The defence industry is “totally central” to how Australia is “taken seriously in the world”, Marles said on Thursday following a meeting of 21 manufacturers, including Austal, Boeing and BAE Systems.
“Submarines really matter and having the capability in respect of submarines going forward really matters, and to do that we are going to have to go down the path of nuclear propulsion, and AUKUS is the mechanism which is going to deliver that for the country.”
One of Australia’s conventionally powered Collins class submarines.Credit:Defence Department
But Dr Marcus Hellyer, an expert in defence capability at the Australian Strategic Policy Institute, said that instead of building the submarines in Australia, local industries should instead focus on supplying components to “a broader and larger production line”, most likely in the US.

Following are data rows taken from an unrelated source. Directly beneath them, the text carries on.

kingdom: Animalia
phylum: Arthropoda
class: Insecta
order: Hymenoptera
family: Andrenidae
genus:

“One of the things we need to acknowledge is that building them here doesn’t provide sovereignty because we’re still dependent on overseas partner for [various] systems,” he said, adding assembling them overseas and maintaining them locally would be much cheaper.
Professor John Blaxland of the Australian National University’s Strategic and Defence Studies Centre said that question would be key to the debate about the industry’s trajectory.
“Are we aiming for something that is the perfect solution, that is $100 billion overpriced and 10 years too late, or do we compromise and contribute something that would accelerate the production rate?” Blaxland said.
But Australia Industry Defence Network chief executive Brent Clark said there was “no logical reason” why local industries, including small and medium enterprises, could not produce the submarines quickly on home turf.
“Sure we’re talking about the production of a nuclear submarine, but we’re not saying Australian industry is signing up to produce the nuclear reactor or the compartment it lives in. However, the rest of the submarine is simply a submarine.”
Australia will spend $270 billion over the next decade on weapons and equipment as it faces the challenge of rapidly enlarging its military strength to counter China’s growing dominance in the South Pacific.